Landespastor Philipps ruft zur Rettung von Beratungsangeboten auf
03. September 2021
Die Finanzierung von Beratungsangeboten wird ab 2022 in Mecklenburg-Vorpommern neu geregelt. Viele befürchten, dass die Gesetzesänderung nichts anderes als eine Sparmaßnahme ist, die das Hilfsangebot erheblich schmälern wird. Landespastor Paul Philipps erklärt, vor welchen Herausforderungen die Diakonie nun steht – und wie sie diesen entgegentritt.
"Wohlfahrtsfinanzierungs- und transparenzgesetz" (WoftG M-V) – so lautet der sperrige Name des Gesetzes, das von sozialen Einrichtungen mit einigem Unbehagen aufgenommen wurde. Denn es sieht unter anderem vor, dass die Verantwortung für die Beratungsangebote vom Land auf die Kommunen verlagert wird – was eine Neuordnung der Finanzierung einschließt.
Arme Kommune, arme Beratungslandschaft?
Vereinfacht gesagt, stellt das Land künftig nur noch so viele Mittel zur Verfügung, wie die Kommunen ihrerseits bereit sind zu leisten. Die kommunalen Kassen sind jedoch vielerorts ziemlich klamm – Einsparmaßnahmen also bereits vorprogrammiert, so die Befürchtung der Diakonie, deren Einrichtungen in Städten wie Rostock oder Schwerin dann aller Voraussicht nach ebenfalls betroffen sind.
nordkirche.de: Herr Philipps, wie begegnet die Diakonie dieser Neuregelung?
Landespastor Paul Philipps: Wir haben bereits im Vorfeld der Gesetzesverabschiedung darauf hingewiesen, dass die Kommunen und das Land auf diese Neuordnung nicht angemessen vorbereitet sind. Das bewahrheitet sich jetzt.

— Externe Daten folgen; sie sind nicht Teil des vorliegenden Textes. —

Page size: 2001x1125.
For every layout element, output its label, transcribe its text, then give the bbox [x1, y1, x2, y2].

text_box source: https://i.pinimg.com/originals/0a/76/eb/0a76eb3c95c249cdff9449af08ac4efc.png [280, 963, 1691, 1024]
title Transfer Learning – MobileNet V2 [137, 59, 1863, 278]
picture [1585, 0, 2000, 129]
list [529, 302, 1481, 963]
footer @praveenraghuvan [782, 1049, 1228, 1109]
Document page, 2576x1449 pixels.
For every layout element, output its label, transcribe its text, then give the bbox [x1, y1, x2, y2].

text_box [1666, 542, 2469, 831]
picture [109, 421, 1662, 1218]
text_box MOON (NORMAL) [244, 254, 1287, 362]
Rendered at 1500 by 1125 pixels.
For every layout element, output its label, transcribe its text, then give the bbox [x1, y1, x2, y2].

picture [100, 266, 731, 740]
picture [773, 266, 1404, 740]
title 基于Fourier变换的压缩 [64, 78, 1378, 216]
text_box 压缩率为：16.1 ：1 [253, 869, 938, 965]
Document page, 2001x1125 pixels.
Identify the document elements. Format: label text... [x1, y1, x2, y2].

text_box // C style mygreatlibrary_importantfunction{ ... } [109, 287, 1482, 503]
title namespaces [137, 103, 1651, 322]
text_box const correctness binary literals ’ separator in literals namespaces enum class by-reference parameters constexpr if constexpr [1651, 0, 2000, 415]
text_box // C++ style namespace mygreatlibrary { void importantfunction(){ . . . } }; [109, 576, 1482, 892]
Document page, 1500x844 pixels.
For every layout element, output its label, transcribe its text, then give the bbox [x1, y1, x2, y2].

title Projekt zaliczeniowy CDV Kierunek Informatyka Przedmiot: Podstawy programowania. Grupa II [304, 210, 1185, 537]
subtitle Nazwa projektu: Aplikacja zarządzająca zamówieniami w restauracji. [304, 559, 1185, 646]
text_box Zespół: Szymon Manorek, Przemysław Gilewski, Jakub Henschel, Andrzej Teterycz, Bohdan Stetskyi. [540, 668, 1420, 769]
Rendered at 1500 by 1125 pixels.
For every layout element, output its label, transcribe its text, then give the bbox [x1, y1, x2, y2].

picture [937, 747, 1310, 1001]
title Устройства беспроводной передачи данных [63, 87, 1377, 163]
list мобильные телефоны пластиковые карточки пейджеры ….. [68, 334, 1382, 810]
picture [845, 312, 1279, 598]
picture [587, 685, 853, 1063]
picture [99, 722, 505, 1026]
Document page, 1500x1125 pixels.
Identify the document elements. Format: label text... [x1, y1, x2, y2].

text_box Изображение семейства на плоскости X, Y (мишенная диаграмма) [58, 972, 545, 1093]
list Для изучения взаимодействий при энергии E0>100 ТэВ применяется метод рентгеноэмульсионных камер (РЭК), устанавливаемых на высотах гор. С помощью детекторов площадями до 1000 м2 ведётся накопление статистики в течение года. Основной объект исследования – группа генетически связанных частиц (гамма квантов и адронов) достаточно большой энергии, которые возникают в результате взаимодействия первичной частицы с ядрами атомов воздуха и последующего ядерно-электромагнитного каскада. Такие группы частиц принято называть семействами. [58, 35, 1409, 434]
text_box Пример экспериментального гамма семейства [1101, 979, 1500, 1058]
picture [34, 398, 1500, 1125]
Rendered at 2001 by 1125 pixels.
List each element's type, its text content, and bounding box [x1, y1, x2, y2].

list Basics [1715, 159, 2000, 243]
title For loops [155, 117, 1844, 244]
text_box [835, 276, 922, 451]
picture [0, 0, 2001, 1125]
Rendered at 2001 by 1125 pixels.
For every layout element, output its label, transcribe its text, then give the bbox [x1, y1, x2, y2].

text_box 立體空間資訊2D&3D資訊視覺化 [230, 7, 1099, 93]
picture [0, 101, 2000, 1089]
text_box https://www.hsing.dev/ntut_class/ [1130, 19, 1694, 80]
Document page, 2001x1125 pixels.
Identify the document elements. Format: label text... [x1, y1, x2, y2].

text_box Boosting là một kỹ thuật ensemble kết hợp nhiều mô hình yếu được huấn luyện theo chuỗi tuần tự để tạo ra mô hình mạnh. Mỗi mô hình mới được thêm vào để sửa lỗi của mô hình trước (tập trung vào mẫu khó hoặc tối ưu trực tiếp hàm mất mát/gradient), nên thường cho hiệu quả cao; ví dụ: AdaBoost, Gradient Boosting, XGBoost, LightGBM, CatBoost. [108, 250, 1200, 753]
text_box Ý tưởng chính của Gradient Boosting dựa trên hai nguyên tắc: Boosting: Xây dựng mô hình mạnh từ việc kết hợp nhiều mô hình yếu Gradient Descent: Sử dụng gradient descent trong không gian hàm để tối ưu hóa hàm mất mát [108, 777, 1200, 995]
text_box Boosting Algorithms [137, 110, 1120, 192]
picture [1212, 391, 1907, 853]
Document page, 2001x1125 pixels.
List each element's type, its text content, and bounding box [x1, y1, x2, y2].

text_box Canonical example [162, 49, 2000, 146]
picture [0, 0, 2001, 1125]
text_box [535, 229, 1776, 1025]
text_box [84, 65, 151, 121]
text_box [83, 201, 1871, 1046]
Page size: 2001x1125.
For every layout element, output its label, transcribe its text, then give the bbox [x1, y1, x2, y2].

Wir drängen darauf, dass sich zügig alle Beteiligten mit den Trägern vor Ort gemeinsam an einen Tisch setzen, um mit einer unbürokratischen Übergangsregelung die Beratungsarbeit vor dem Aus zu retten. Jetzt ist nicht die Zeit, Positionen zu behaupten, sondern gemeinsam Lösungen zu suchen im Interesse der Menschen, die auf eine wohnortnahe Beratung angewiesen sind.
Keine sichere Planung möglich
Ganz konkret gefragt: Wie viel Geld wird benötigt, um das derzeitige Beratungsangebot der Diakonie MV aufrecht zu erhalten? Und mit wie viel weniger Mitteln rechnet die Diakonie im Zuge der Neuregelung?
Es ist ein Teil des Problems, dass sich auf Grund der neuen Finanzsystematik die Lücken noch gar nicht genau beziffern lassen. Das macht gegenwärtig eine Planung für die Träger so gut wie unmöglich. Dazu kommt, dass die kommunalen Haushalte sehr unterschiedlich aufgestellt sind. Einige Kommunen lagen bisher mit ihrem Anteil deutlich unter den Landesmitteln. Hier drohen ab 2022 erhebliche Einbußen, da das Land dann seinen Anteil laut Gesetz entsprechend herunterfährt. Damit wird in einem wichtigen Feld der Daseinsvorsorge die Einheitlichkeit der Lebensverhältnisse im Land faktisch aufgekündigt.
Welche Leistungen könnten dann in Zukunft nicht mehr angeboten werden? Und was bedeutet das für die Menschen im Land?
Bei der Ehe-Familien- und Lebensberatung (EFL) liegt der Eigenanteil einiger Träger zwischen 50 bis 60 Prozent. Das ist in Zukunft für die Träger nicht mehr leistbar. Wir befürchten, dass Menschen in Not zukünftig länger auf einen Termin für eine Beratung warten müssen. Dabei ist die Situation bereits vielerorts angespannt. In einigen Schuldnerberatungsstellen müssen sie heute schon bis zu zehn Wochen auf einen Termin warten.
Wenn Sie mit wenigen Worten erklären sollen, warum die Beratungsstellen der Diakonie so wichtig sind, welche sind das?
Als niedrigschwelliges Angebot sind Beratungsstellen oft die ersten Anlaufstellen für Menschen in Not. Sie spielen eine wichtige Rolle im Gesamtkonzept sozialer Hilfen, weil Sie den Ratsuchenden unbürokratisch Unterstützung anbieten und weitere Angebote vermitteln können. In vielen Fällen können dadurch frühzeitig aufwändigere Hilfeverfahren vermieden werden. Beratung stärkt Menschen, eröffnet Wege zu einem Leben in gesellschaftlicher Teilhabe und stärkt dadurch den Zusammenhalt in Familie, Beruf und Nachbarschaft.